Updates: Bloggers frequently update content. The blogging publishing mechanism makes it easy to do.
The Collection: Blog posts appear in reverse chronological order. Newest info is at the top. It attracts through its immediacy.
The Anatomy of a Post: A weblog post has a date header, a time stamp, and a permalink. Oftentimes the author's name appears beneath each post as well, especially if multiple authors are contributing to one blog. If commenting is enabled (giving the reader a form to respond to a specific post) a link to comment will also appear.
The Links: At a time when newspapers kill links, blogs include them as the distinguishing characteristic. Blog scrapers use the trail of links to tell the community the most popular topics and blog sites. Blog systems, like UserLand, LiveJournal and Blogger, enable us to quickly write, link, and assume part of a dynamic.

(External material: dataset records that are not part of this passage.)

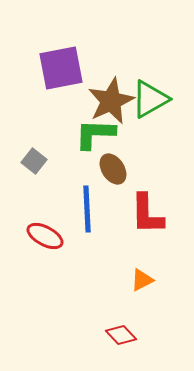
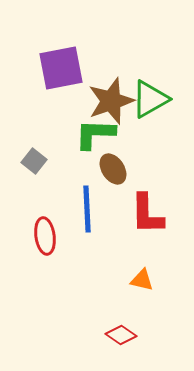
brown star: rotated 6 degrees clockwise
red ellipse: rotated 54 degrees clockwise
orange triangle: rotated 40 degrees clockwise
red diamond: rotated 12 degrees counterclockwise
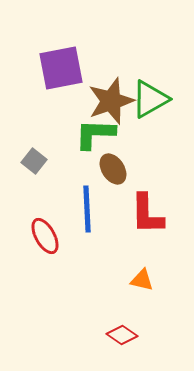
red ellipse: rotated 21 degrees counterclockwise
red diamond: moved 1 px right
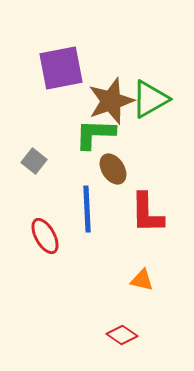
red L-shape: moved 1 px up
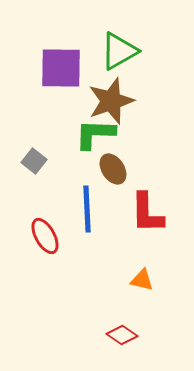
purple square: rotated 12 degrees clockwise
green triangle: moved 31 px left, 48 px up
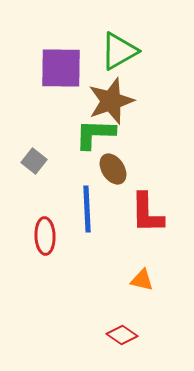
red ellipse: rotated 27 degrees clockwise
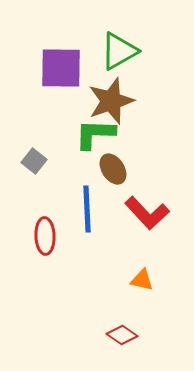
red L-shape: rotated 42 degrees counterclockwise
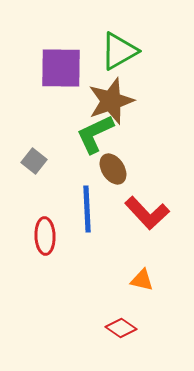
green L-shape: rotated 27 degrees counterclockwise
red diamond: moved 1 px left, 7 px up
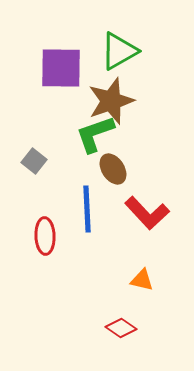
green L-shape: rotated 6 degrees clockwise
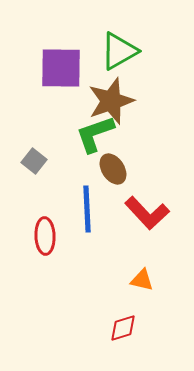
red diamond: moved 2 px right; rotated 52 degrees counterclockwise
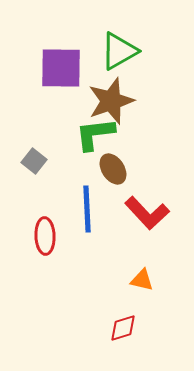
green L-shape: rotated 12 degrees clockwise
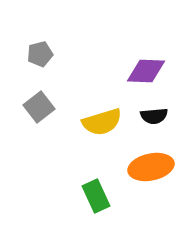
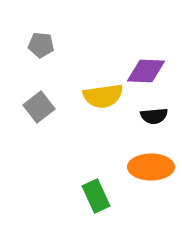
gray pentagon: moved 1 px right, 9 px up; rotated 20 degrees clockwise
yellow semicircle: moved 1 px right, 26 px up; rotated 9 degrees clockwise
orange ellipse: rotated 12 degrees clockwise
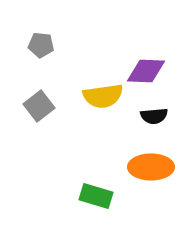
gray square: moved 1 px up
green rectangle: rotated 48 degrees counterclockwise
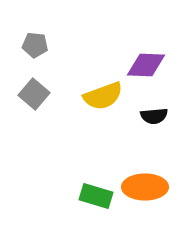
gray pentagon: moved 6 px left
purple diamond: moved 6 px up
yellow semicircle: rotated 12 degrees counterclockwise
gray square: moved 5 px left, 12 px up; rotated 12 degrees counterclockwise
orange ellipse: moved 6 px left, 20 px down
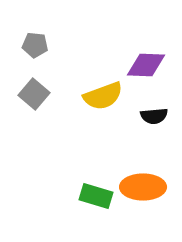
orange ellipse: moved 2 px left
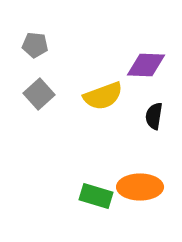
gray square: moved 5 px right; rotated 8 degrees clockwise
black semicircle: rotated 104 degrees clockwise
orange ellipse: moved 3 px left
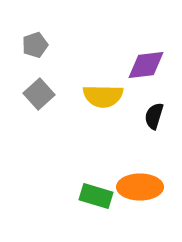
gray pentagon: rotated 25 degrees counterclockwise
purple diamond: rotated 9 degrees counterclockwise
yellow semicircle: rotated 21 degrees clockwise
black semicircle: rotated 8 degrees clockwise
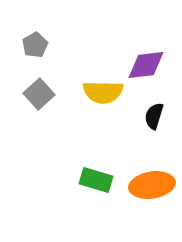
gray pentagon: rotated 10 degrees counterclockwise
yellow semicircle: moved 4 px up
orange ellipse: moved 12 px right, 2 px up; rotated 9 degrees counterclockwise
green rectangle: moved 16 px up
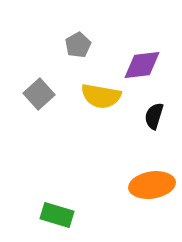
gray pentagon: moved 43 px right
purple diamond: moved 4 px left
yellow semicircle: moved 2 px left, 4 px down; rotated 9 degrees clockwise
green rectangle: moved 39 px left, 35 px down
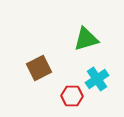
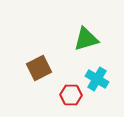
cyan cross: rotated 25 degrees counterclockwise
red hexagon: moved 1 px left, 1 px up
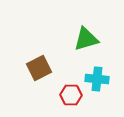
cyan cross: rotated 25 degrees counterclockwise
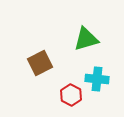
brown square: moved 1 px right, 5 px up
red hexagon: rotated 25 degrees clockwise
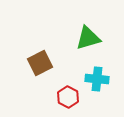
green triangle: moved 2 px right, 1 px up
red hexagon: moved 3 px left, 2 px down
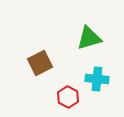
green triangle: moved 1 px right
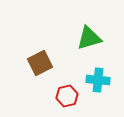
cyan cross: moved 1 px right, 1 px down
red hexagon: moved 1 px left, 1 px up; rotated 20 degrees clockwise
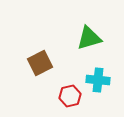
red hexagon: moved 3 px right
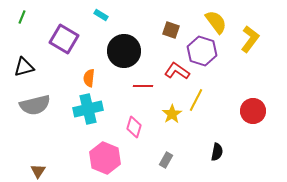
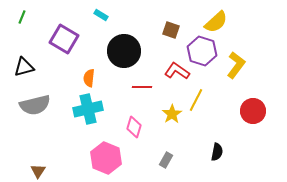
yellow semicircle: rotated 85 degrees clockwise
yellow L-shape: moved 14 px left, 26 px down
red line: moved 1 px left, 1 px down
pink hexagon: moved 1 px right
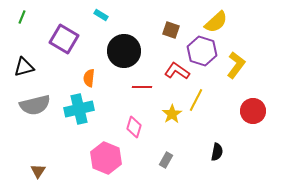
cyan cross: moved 9 px left
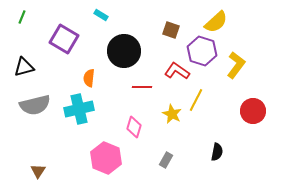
yellow star: rotated 12 degrees counterclockwise
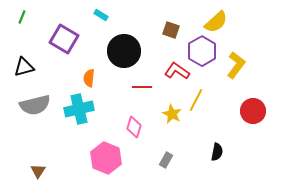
purple hexagon: rotated 12 degrees clockwise
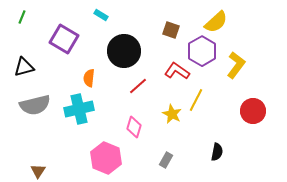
red line: moved 4 px left, 1 px up; rotated 42 degrees counterclockwise
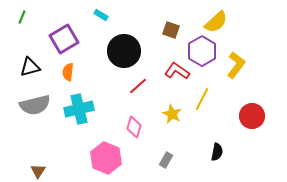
purple square: rotated 28 degrees clockwise
black triangle: moved 6 px right
orange semicircle: moved 21 px left, 6 px up
yellow line: moved 6 px right, 1 px up
red circle: moved 1 px left, 5 px down
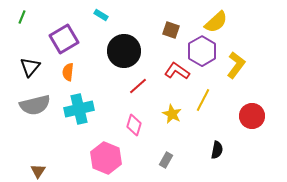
black triangle: rotated 35 degrees counterclockwise
yellow line: moved 1 px right, 1 px down
pink diamond: moved 2 px up
black semicircle: moved 2 px up
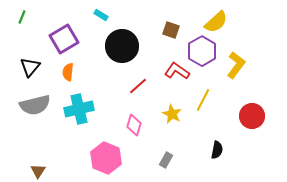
black circle: moved 2 px left, 5 px up
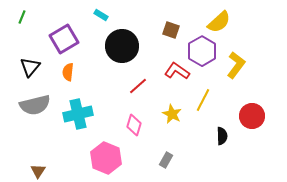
yellow semicircle: moved 3 px right
cyan cross: moved 1 px left, 5 px down
black semicircle: moved 5 px right, 14 px up; rotated 12 degrees counterclockwise
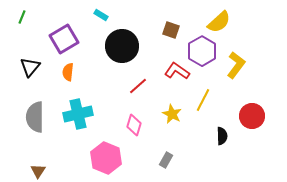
gray semicircle: moved 12 px down; rotated 104 degrees clockwise
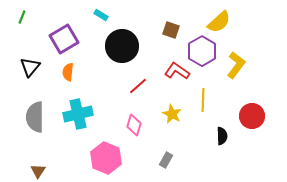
yellow line: rotated 25 degrees counterclockwise
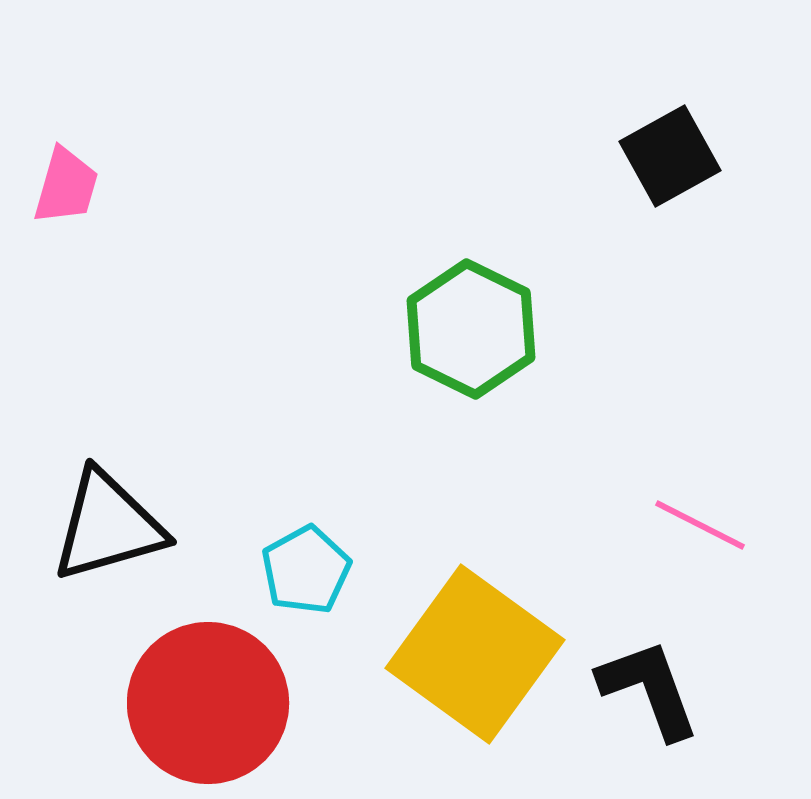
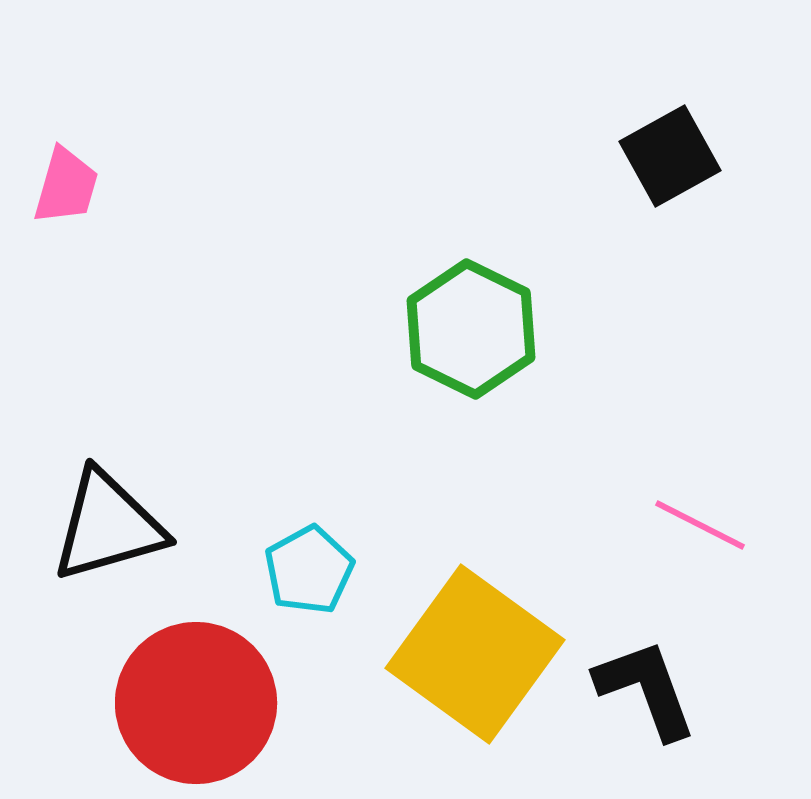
cyan pentagon: moved 3 px right
black L-shape: moved 3 px left
red circle: moved 12 px left
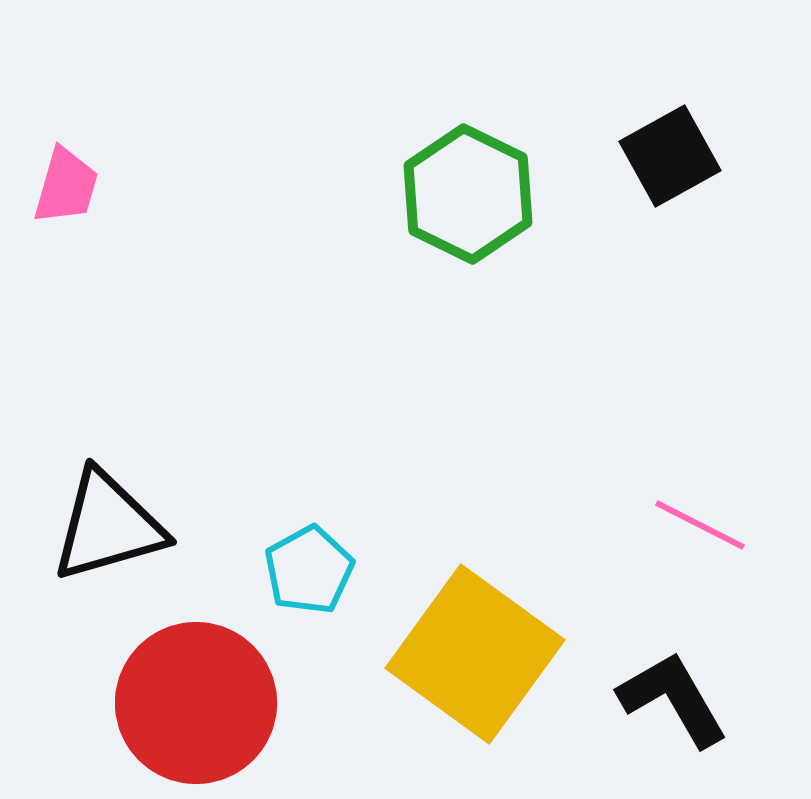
green hexagon: moved 3 px left, 135 px up
black L-shape: moved 27 px right, 10 px down; rotated 10 degrees counterclockwise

The Time Stamp: By its very presence, the time stamp connotes the sense of timely content; the implicit value of time to the weblog itself is apparent because the time is overtly stated on each post. Without the time stamp, the reader is unable to discern the author's update pattern, or experience a moment of shared experience.
The Permalink: The permalink (the link to the permanent location of the post in the blog's archive) plays a critical role in how authors participate in distributed conversations across weblogs. The permalink allows for precise references, creating a way for authors to link to the specific piece of information to which they're responding.